Royal Dutch Shell Plc, Europe’s largest energy producer, is weighing options for rising North American natural-gas output including exports and making liquid fuels, Chief Executive Officer Peter Voser said.
Shell will double North American gas production in the next three years to the equivalent of 400,000 barrels of oil a day as output from shale deposits rises, Voser said in an interview. Shell may channel gas into chemical production, an export project in Canada, and a program to use the fuel to power trucks, he said.
“We are getting now into production phase in a big way,” Voser said at the World Petroleum Congress in Doha, Qatar. “It’s about the right time to look for further options. We are really looking at the usage of gas in a much wider way in North America.”
Pumping gas trapped in shale rocks has transformed the U.S. into the world’s largest gas producer, cut prices about 75 percent from their 2008 peak and made exports to higher priced markets in Asia and Europe a viable option. The fuel will overtake crude oil to account for more than 50 percent of Shell’s global production next year, driven in part by the development of shale gas fields in Texas and Pennsylvania.
“This percentage goes up over the next years to come as most of our projects are actually gas projects,” Voser said. “Given our huge gas reserves in the U.S. we are looking at a possibility to actually build a gas-to-liquids plant.”
Shell has invested about $19 billion in its Pearl gas-to-liquids plant in Qatar to make transportation fuel. It’s the company’s largest project to date and it plans to build another “large scale” unit, Andy Brown, Shell’s chief in Qatar, said earlier this week.
The company has gas reserves in North America of 40 trillion cubic feet, about 12 percent of the continent’s total at end of 2010, based on data from BP Plc’s Statistical Review of World Energy. The company spent $4.7 billion last year to buy most of East Resources Inc., a shale producer with fields in Texas’s Eagle Ford area and Marcellus in Pennsylvania.
The Hague-based producer is working on the Green Corridor project in Canada to convert gas into 300,000 tons of liquefied natural gas a year to fuel long-haul trucks from next year. The fuel will be offered to operators along western Canada’s busiest truck route from Calgary to Edmonton, said Malcolm Brinded, executive director for exploration and production.
Shell is looking at using the LNG-to-transport technology in China and Europe, Voser said. It will be a smaller market than using gas to fire power plants, “but it’s a good usage of the gas,” he said.
“There is a great appetite for this type of solution,” he said. This market “will be growing. You can think of more, you can use it in the shipping industry.”
The gap between natural gas and crude oil prices in North America is opening up the prospect of LNG exports to Asia and making chemical projects commercially viable.
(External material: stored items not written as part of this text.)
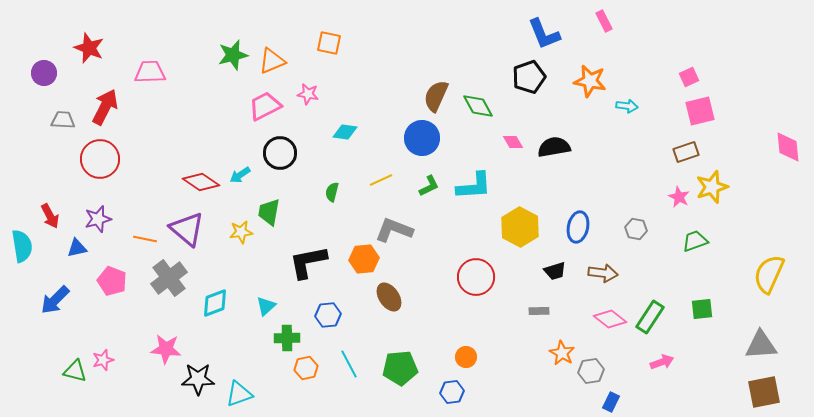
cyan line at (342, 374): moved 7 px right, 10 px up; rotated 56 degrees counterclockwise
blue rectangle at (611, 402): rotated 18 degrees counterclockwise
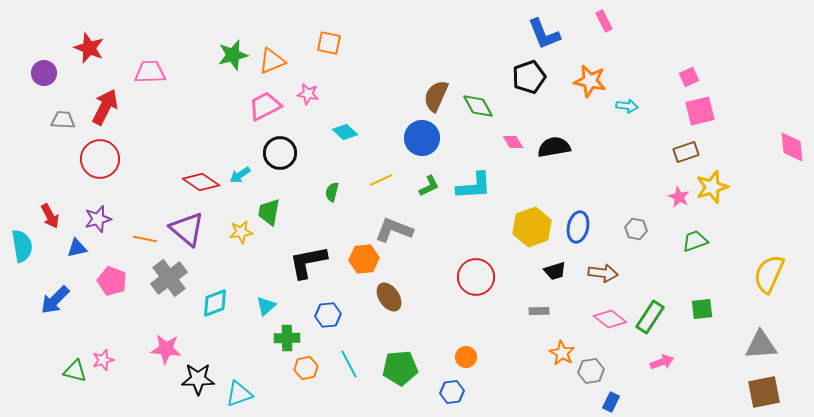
cyan diamond at (345, 132): rotated 35 degrees clockwise
pink diamond at (788, 147): moved 4 px right
yellow hexagon at (520, 227): moved 12 px right; rotated 12 degrees clockwise
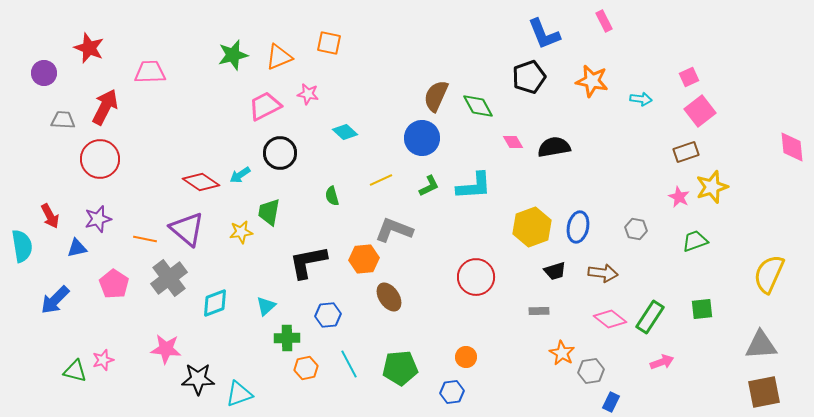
orange triangle at (272, 61): moved 7 px right, 4 px up
orange star at (590, 81): moved 2 px right
cyan arrow at (627, 106): moved 14 px right, 7 px up
pink square at (700, 111): rotated 24 degrees counterclockwise
green semicircle at (332, 192): moved 4 px down; rotated 30 degrees counterclockwise
pink pentagon at (112, 281): moved 2 px right, 3 px down; rotated 12 degrees clockwise
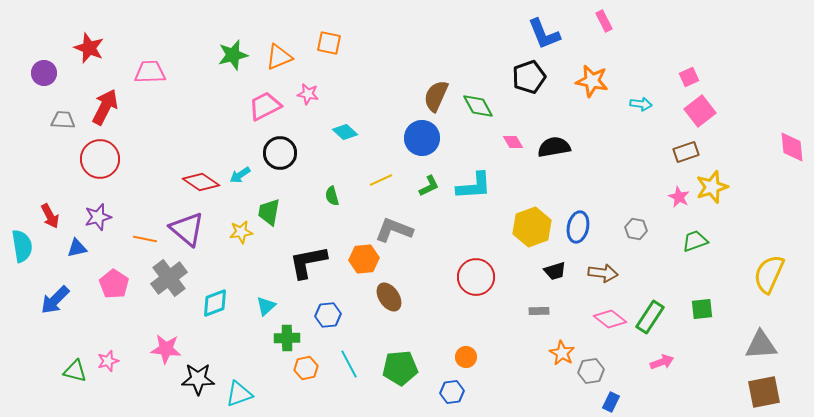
cyan arrow at (641, 99): moved 5 px down
purple star at (98, 219): moved 2 px up
pink star at (103, 360): moved 5 px right, 1 px down
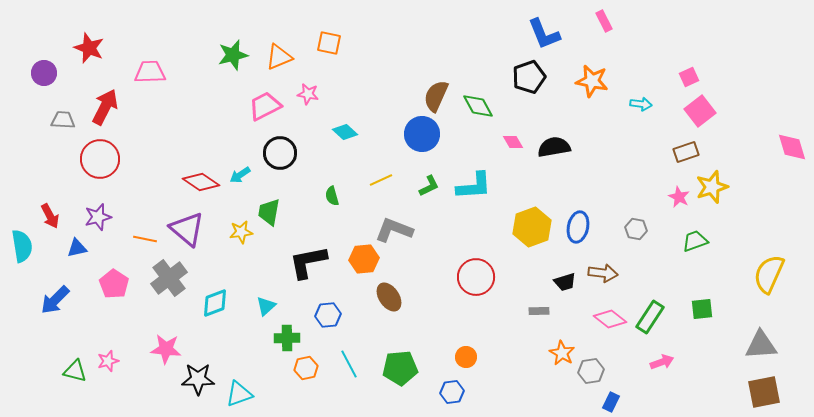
blue circle at (422, 138): moved 4 px up
pink diamond at (792, 147): rotated 12 degrees counterclockwise
black trapezoid at (555, 271): moved 10 px right, 11 px down
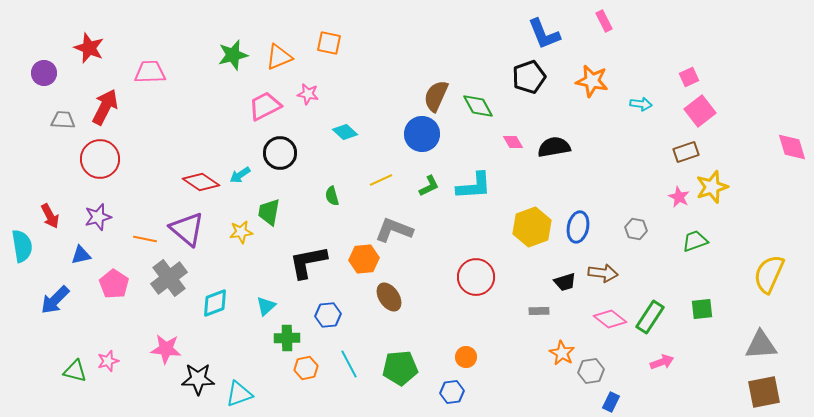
blue triangle at (77, 248): moved 4 px right, 7 px down
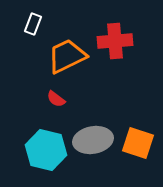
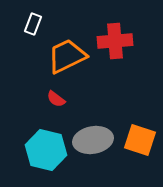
orange square: moved 2 px right, 3 px up
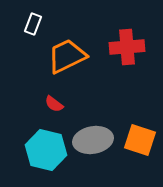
red cross: moved 12 px right, 6 px down
red semicircle: moved 2 px left, 5 px down
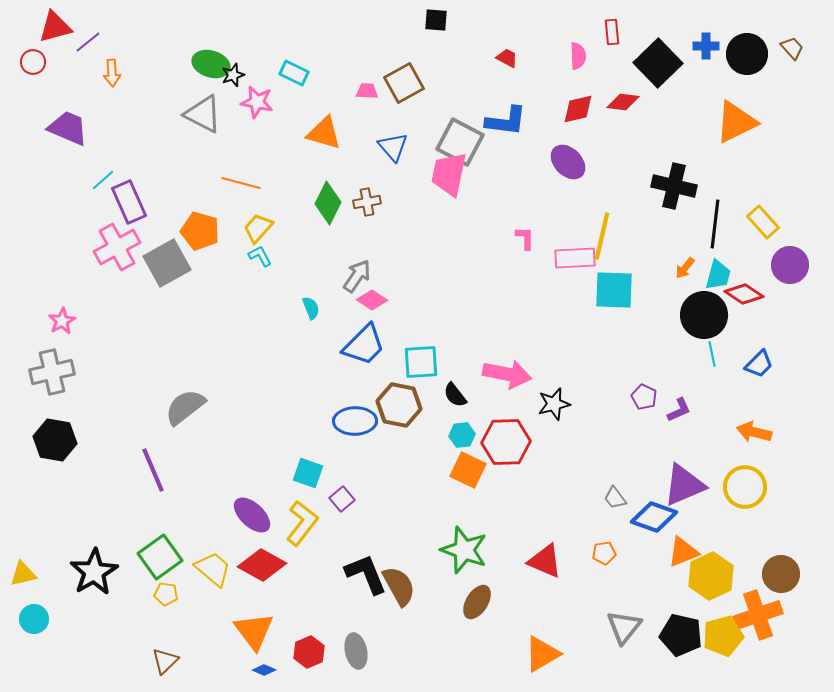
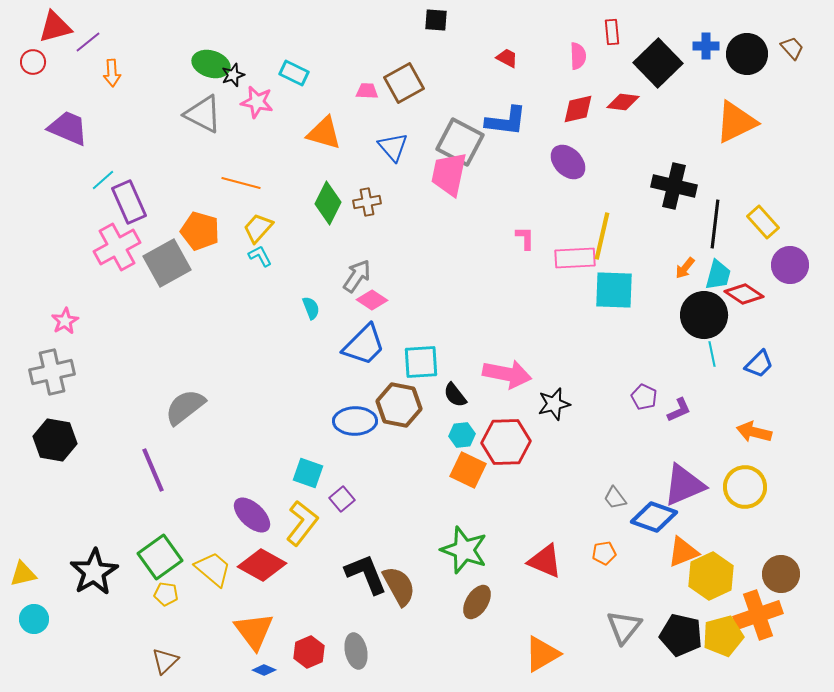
pink star at (62, 321): moved 3 px right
Today’s gas price is equivalent to about $27 a barrel of crude, while oil is trading at about $100 a barrel in New York.
Shell, together with PetroChina Co. and Japanese and South Korean partners, plans to develop an export facility in British Columbia in Canada to supply LNG to Asia.
In June, Shell announced plans to build an ethylene plant in Appalachia, the first so-called cracker built in the region in half a century, to tap low-cost natural gas for making plastics. The cracker would process gas from the Marcellus shale. The ethylene probably will be converted to polyethylene plastic at a second factory to be built at the site, Shell said.